Alive & Kickin’, which is based in Minneapolis, will use $15,000 to provide a unique senior citizen musical theatre experience for people with disabilities by providing tickets and ADA accessible transportation. Additionally, it will create a similar musical program specifically for persons of disabilities while partnering with HPWC partners with a goal of bringing 300 individuals with disabilities to the performance in June 2016 as well as having more than 100 people participating in a monthly musical program designed to educate and inspire.

The St. Paul-based History Theatre will use $15,000 to enhance access services for patrons including bariatric seating, moveable accessible seating, headsets and microphones for the hearing enhancement system. Funds will also support trainers to work with teaching artists and staff members to teach advanced practices for working with students dealing with mental illness. New knowledge and skills will enhance the theatre’s successful residency program partnership with Vail Place, a Minnesota mental health resource in the clubhouse model.

Cedar Cultural Center in Minneapolis will use a $15,000 grant to build a designated accessible single-unit restroom that is complete and usable to accommodate audience members with disabilities. The project is to get underway this spring.

The Southern Theater seeks to fast-track accessibility for people with disabilities in its plus-100-year-old building, crafting its long-term plan and making short-term improvements in the meantime. The theater will use a $15,000 grant to do work including improvements to the front door, assistive listening device equipment and resources for the artists in its exhibition season, and crafting the schematic for its capital campaign, which includes improvements to the building for full ADA accessibility.

Circus Juventas of St. Paul will use $13,500 to build special equipment for the Out of the Chair program, and to underwrite an eight-week class for six individuals to test that equipment.

The Minneapolis-based 20% Theatre Company Twin Cities will use an $11,000 grant to improve accessibility for its ASL-using audience and create an ongoing, more integrated approach to interpreting theatre by engaging four interpreters (two deaf and two hearing interpreters) for every production, and involving those interpreters throughout the creative process.

EDIT the World will collaborate with The Arc Greater Twin Cities to support young people with intellectual and developmental disabilities and their siblings to share their unique stories with photography, visual arts and an art gallery. The Minneapolis group received a $7,500 grant.

Kairos Alive! of Minneapolis received $6,895 to upgrade its communication technology – higher quality wireless microphone systems for better amplification, still cameras and photo printers to reinforce artistic experiences. The group will also expand its accessible musical instruments with new hand drums to make its national award-winning arts engagement programs more accessible to people of all ages with physical and cognitive disabilities.
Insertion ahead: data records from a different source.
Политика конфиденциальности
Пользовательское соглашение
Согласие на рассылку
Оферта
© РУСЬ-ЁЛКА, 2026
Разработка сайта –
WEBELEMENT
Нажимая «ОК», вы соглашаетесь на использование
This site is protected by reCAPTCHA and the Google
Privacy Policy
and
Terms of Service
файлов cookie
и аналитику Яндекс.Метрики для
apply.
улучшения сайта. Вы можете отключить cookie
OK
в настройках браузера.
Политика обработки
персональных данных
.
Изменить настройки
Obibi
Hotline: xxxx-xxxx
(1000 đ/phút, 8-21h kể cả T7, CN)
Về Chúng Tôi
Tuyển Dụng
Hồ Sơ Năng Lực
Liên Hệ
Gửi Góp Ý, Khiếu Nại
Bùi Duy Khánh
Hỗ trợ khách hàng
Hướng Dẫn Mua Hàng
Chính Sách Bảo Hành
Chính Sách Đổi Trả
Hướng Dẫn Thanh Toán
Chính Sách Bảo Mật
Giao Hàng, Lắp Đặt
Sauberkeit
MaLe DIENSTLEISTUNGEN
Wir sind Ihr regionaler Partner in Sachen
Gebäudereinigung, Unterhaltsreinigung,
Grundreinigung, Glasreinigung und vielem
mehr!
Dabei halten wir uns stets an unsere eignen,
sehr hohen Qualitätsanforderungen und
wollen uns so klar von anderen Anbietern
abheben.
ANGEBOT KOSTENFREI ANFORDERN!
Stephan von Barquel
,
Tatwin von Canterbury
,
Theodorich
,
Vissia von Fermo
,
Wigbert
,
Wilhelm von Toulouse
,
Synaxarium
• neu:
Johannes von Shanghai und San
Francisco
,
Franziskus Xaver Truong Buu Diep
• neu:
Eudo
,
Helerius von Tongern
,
VSA Minnesota administers the ADA Access Improvement Grant program for the Metropolitan Regional Arts Council. Since 2010, 107 projects by 62 different organizations have been funded, totaling $1,243,039. Funds come from the Minnesota Arts and Cultural Heritage Fund, as appropriated by the Minnesota Legislature.

The purpose is to enable nonprofit arts organizations in the seven-county Twin Cities area to improve programs, projects, equipment, or facilities in ways that have the potential for significant or long-term impact in involving more people with disabilities as participants or patrons in arts programs.

Panel members who are active in the metro arts and disability communities read, discussed and scored the applications; their recommendations were approved by VSA Minnesota’s board of directors. Panelists were Asher Edes, Loft Literary Center house manager, Hennepin County; Mark Hughes, Disability Viewpoints host, Ramsey County: Jo Lum, ASL,  Blend development director, Ramsey County; Karon Sherarts, arts management consultant, Hennepin County; Cindy Tarshish, ADA Minnesota director, Hennepin County; Ross Willits, arts management consultant, Ramsey County and Adrienne Mason, disability advocate, past Goodwill, MCIL, Ramsey County. Mason currently serves on the VSA Board and Sherarts is a former board member.